Method 3: Iced Americano

  1. Pull a double shot of espresso.
  2. Fill a glass with ice — all the way up.
  3. Pour the espresso over the ice. Add cold water to fill.

The rapid cooling locks in the espresso’s brightness and produces a clean, refreshing drink. In South Korea, the iced Americano (아이스 아메리카노, or “ah-ah” for short) is essentially the national drink — consumed year-round, even in winter.

Getting It Right

The Americano is simple, which means the details matter:

  • Water quality. You’re drinking mostly water. If your tap water tastes flat or chlorinated, your Americano will too. Use filtered water.
  • Water temperature. 85–90°C is the sweet spot. Too hot and you’ll burn off the espresso’s subtlety. Too cool and the drink won’t feel satisfying.
  • Espresso quality. There’s nothing to hide behind. A sour or bitter shot will produce a sour or bitter Americano, just in a bigger cup. Get the espresso right first.
  • Ratio. Start with 1:3 (one part espresso to three parts water) and adjust. Want it stronger? Less water. More mellow? More water. There’s no wrong answer.

The Americano Around the World

What’s interesting about the Americano is how differently it’s understood in different places:

  • Italy: Still somewhat looked down upon. Italians drink espresso, full stop. Ordering an Americano in Rome is like ordering a well-done steak in a French bistro — they’ll make it, but they might sigh.
  • United States: Fully mainstream. Most specialty cafés serve it as their default black coffee option alongside drip.
  • South Korea: The iced Americano is the single most popular coffee order. Chains like Mega Coffee and Compose Coffee have built empires on it.
  • Australia/New Zealand: Called a long black, made water-first. Ordering an “Americano” will get you a blank stare in Melbourne.
  • Japan: Often served as a longer, more dilute drink, reflecting Japan’s preference for delicate coffee flavors.

Why People Love It

The Americano doesn’t have the romance of a perfect espresso or the ritual of a pour-over. It isn’t photogenic like a latte. Nobody writes poems about it.
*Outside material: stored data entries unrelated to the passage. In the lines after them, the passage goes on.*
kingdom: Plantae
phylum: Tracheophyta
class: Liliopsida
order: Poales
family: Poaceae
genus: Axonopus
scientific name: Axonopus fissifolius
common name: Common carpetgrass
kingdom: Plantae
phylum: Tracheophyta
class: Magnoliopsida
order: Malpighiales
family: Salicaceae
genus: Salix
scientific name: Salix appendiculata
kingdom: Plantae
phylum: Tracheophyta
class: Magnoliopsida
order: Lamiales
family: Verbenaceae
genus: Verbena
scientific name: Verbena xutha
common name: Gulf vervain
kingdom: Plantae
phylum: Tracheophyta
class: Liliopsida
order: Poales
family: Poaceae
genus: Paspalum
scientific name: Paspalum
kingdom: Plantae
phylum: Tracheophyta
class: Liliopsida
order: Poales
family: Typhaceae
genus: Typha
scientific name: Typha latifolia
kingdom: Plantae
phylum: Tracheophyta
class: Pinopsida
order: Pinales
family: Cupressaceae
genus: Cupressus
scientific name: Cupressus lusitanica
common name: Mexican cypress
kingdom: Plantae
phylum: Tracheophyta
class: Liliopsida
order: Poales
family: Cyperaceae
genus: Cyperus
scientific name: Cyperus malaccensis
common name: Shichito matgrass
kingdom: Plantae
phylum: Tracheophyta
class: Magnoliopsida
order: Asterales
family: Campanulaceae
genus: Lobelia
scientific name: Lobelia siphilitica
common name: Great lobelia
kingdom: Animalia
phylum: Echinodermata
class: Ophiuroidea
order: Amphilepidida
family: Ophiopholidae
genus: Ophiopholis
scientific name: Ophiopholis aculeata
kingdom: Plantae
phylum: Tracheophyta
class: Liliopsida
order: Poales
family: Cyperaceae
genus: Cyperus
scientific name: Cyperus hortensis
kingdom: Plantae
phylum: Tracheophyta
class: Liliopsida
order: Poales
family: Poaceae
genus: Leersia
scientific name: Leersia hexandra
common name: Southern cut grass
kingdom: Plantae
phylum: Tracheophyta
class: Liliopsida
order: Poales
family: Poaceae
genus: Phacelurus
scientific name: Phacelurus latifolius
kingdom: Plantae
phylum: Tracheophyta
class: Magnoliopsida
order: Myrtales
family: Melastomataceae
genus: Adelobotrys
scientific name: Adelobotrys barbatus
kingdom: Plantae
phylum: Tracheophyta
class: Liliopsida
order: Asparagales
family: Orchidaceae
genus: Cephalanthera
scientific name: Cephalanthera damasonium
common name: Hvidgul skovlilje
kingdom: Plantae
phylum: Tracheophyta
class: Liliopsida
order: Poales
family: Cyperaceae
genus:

But it does exactly what a lot of people want: it delivers clean coffee flavor, in a real cup, without milk or sugar or complexity. It’s the drink for people who just want coffee — good coffee, served simply, in a size that lasts longer than three sips.

There’s something honest about that. The Americano doesn’t try to be more than it is. It’s espresso and water, made with care, and that’s enough.